This Log Buffer edition covers Cloud, Oracle, MySQL, and PostgreSQL.
Cloud:
New – Amazon EC2 Instances with Up to 8 NVIDIA Tesla V100 GPUs (P3)
Amazon Elasticsearch Service now supports VPC
Cray Supercomputers are coming to Azure
Fv2 VMs are now available, the fastest VMs on Azure
GCP Podcast hits 100 episodes — here are the 10 most popular episodes
Oracle:
nVision Performance Tuning: 3. Indexing of Ledger, Budget, and Summary Ledger Tables on Non-Engineered Oracle Systems
In searching for patches for Oracle GoldenGate you have to also look for Oracle Database patches.
CTAS-Statement-Texte in 12.2 Trace-Files nicht mehr gekürzt
Manufacturer Replaces the Google Search Appliance with Mindbreeze for Intranet and Website Search: From Racking to Go-Live in 37 Days
MRP process getting terminated with error ORA-10485
MySQL:
MySQL 8.0 Atomic DDL – behavior change
MySQL Enterprise Monitor 4.0.1 has been released
The Perfect Server – Ubuntu 17.10 (Artful Aardvark) with Apache, PHP, MySQL, PureFTPD, BIND, Postfix, Dovecot and ISPConfig 3.1
Migrating to MySQL 8.0 for WordPress – episode 3: query optimization
JSON Output of the pmm-admin list Command
PostgreSQL:
Now Available – Amazon Aurora with PostgreSQL Compatibility
In the last log buffer Jeremy Schneider touched on backup and recovery in PostgreSQL. Next he will highlight a few articles about SQL optimization and query tuning below.

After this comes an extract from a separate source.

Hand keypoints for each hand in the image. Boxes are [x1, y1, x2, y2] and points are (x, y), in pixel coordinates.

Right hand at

If you’ve ever heard Lukas Eder speak, then you know he loooves SQL. And he’s not only smart but also funny as a speaker. His LinkedIn job title is “Minister of Bringing Sanity Back to Java / SQL Development”. This month he posted a brilliant article on his blog digging into the internals of how optimizers transform SQL statements – not only PostgreSQL, but also MySQL, Oracle, DB2 and SQL Server!! Well worth the read.
Coming back to PostgreSQL specifically, newcomers are often a little bewildered by the many choices of index structures. We all know B-Tree, but what does “GIN” mean and should I ever use “GiST” or “BRIN” indexes? Craig Kerstiens to the rescue again – with an excellent article on the Citus blog giving descriptions and common use cases for all of these new and interesting index types!

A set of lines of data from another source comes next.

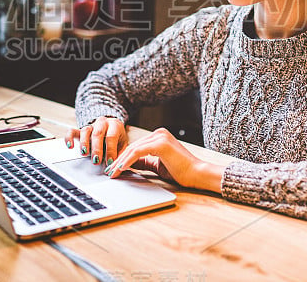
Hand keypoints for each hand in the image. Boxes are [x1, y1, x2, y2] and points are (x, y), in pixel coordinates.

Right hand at [65, 116, 127, 166]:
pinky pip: (72, 131)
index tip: (110, 162)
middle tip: (96, 160)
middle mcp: (101, 123)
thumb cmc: (117, 137)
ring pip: (85, 131)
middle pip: (97, 134)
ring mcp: (90, 126)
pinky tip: (70, 146)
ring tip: (84, 153)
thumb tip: (117, 169)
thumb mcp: (122, 144)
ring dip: (84, 143)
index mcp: (114, 125)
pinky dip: (69, 138)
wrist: (110, 126)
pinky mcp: (80, 130)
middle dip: (96, 148)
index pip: (111, 137)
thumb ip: (121, 155)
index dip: (111, 150)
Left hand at [105, 128, 222, 192]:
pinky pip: (139, 152)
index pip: (135, 146)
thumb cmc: (181, 171)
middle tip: (109, 172)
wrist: (197, 174)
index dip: (123, 158)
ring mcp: (160, 136)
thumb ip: (144, 162)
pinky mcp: (160, 143)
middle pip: (132, 147)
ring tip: (112, 173)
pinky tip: (121, 169)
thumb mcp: (157, 165)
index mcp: (159, 136)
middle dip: (119, 160)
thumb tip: (127, 165)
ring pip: (133, 149)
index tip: (113, 169)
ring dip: (121, 162)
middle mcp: (159, 133)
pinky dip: (128, 160)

Somewhat related to indexes, anyone who has worked on Oracle for some length of time has probably encountered SQL Work Areas. Even with the magic of PGA_AGGREGATE_TARGET today we sometimes need to go back to a manual workarea_size_policy now and then. In PostgreSQL this is called “work_mem” and Pat Shaughnessy recently published an article on dzone explaining it.
It should be no surprise that PostgreSQL maintains both object statistics and server activity statistics. The object statistics are
used for query optimization and persisted in the catalog. Server activity stats are more like runtime information from server startup or since the last reset. The PostgreSQL documentation isn’t explicit about all of the differences between these two classes of statistics but back in 2014 Tomas Vondra wrote a great article digging in and explaining. This article is still relevant today on PostgreSQL 10 and worth reading again.
Finally, there are two recent articles about testing that are worth highlighting even though neither was written specifically about
PostgreSQL. First, Charity Majors spoke at the Seattle Scaleability Meetup on October 19th and gave a very fun and compelling talk about release engineering.
The heart of her talk was summarized in an article she recently posted on opensource.com called “Testing inproduction: Yes, you can (and should).” She knows what she’s talking about. Second, Colin Mccabe at Confluent recently wrote a great piece on the same subject called “How Apache Kafka is Tested” and the point (of course) is that we can all learn from what they are sharing.
The shared theme in both of these articles is not to disparage existing ideas for testing but rather to point out that tremendous new advancements have been made in recent years which build on the existing body of knowledge. Especially as we increasingly build larger and more distributed systems. Charity said in an earlier article, “You can’t hold the entire system in your head or reason about it; you will live or die by the thoroughness of your instrumentation and observability tooling.”